Minor in Strategic Studies
For general questions about the minor, contact:
Stephen Quackenbush, Program Director
Political Science Academic Advisor
The minor in Strategic Studies is designed for those students who wish to acquire the knowledge and analytical skills that are critical for working in a career field related to national security. The minor is appropriate for students of almost any major, particularly political science, economics, history, geography, journalism, and engineering. The program is also well suited for students in Army, Navy, or Air Force ROTC, providing a solid background for officers encountering the changing strategic environment of the twenty-first century.
The program affords students a unique opportunity to gain a broad perspective on security issues, allowing focus on areas where they may have additional educational requirements not offered in their chosen major field of study. Students may work for the defense department, national intelligence agencies, or other federal agencies, or any number of jobs related to security in the private and non-profit sectors.
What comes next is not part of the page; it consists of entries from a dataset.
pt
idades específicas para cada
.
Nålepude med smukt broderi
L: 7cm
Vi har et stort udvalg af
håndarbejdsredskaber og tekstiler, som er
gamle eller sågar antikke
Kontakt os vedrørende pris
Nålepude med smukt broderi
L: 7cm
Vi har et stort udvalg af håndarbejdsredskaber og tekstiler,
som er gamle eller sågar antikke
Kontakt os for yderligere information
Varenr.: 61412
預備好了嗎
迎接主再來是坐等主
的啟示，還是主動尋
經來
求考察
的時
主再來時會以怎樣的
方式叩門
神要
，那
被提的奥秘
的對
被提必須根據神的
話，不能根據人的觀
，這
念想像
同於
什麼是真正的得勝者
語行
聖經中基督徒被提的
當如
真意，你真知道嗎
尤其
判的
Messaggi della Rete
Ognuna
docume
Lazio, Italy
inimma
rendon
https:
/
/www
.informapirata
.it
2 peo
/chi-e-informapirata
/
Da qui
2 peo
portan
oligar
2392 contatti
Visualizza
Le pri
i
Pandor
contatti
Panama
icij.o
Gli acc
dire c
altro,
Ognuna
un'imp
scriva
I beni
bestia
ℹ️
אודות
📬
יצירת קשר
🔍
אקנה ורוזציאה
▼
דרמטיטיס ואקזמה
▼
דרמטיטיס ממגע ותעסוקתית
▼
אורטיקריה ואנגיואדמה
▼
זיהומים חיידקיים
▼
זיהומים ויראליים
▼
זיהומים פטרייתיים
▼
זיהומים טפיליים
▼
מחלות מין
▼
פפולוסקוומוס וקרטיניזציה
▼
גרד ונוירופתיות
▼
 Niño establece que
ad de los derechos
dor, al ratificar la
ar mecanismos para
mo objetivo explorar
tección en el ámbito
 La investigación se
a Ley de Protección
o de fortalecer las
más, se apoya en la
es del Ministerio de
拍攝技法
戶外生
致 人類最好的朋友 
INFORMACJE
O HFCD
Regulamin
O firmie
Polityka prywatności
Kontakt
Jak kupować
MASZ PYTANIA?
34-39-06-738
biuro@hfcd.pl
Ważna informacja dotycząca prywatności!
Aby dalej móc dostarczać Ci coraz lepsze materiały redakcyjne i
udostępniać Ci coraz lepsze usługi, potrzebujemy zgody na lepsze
Fifteen (15) credits are required for the minor in strategic studies, selected from the list below. Of these, six hours must be from political science, and three hours must be from military science. Students in the minor must maintain a B average (3.0 GPA) for courses in the minor.
|Select from the courses below|
|POL_SC 4410||Politics and War||3|
|POL_SC 4411||Genocide, Terrorism and Civil War||3|
|POL_SC 4412||Strategy and Warfare||3|
|POL_SC 4540||American Foreign Policies||3|
|MIL_SC 3160||Death by a Thousand Cuts: Counterinsurgency/Insurgency the American Experience||3|
|MIL_SC 3161||The American Experience in Vietnam||3|
|MIL_SC 3162||Counterinsurgency in Asia||3|
|MIL_SC 3163||U.S. Military History in the Western Tradition||3|
|HIST 4080||American Foreign Policy from Colonial Times to 1898||3|
|HIST 4250||U.S. Foreign Relations, 1898-1945||3|
|HIST 4260||The Age of Ascendancy: U.S. Foreign Relations, 1945 - Present||3|
As part of the program, new courses are being developed in areas such as coercive diplomacy and human security.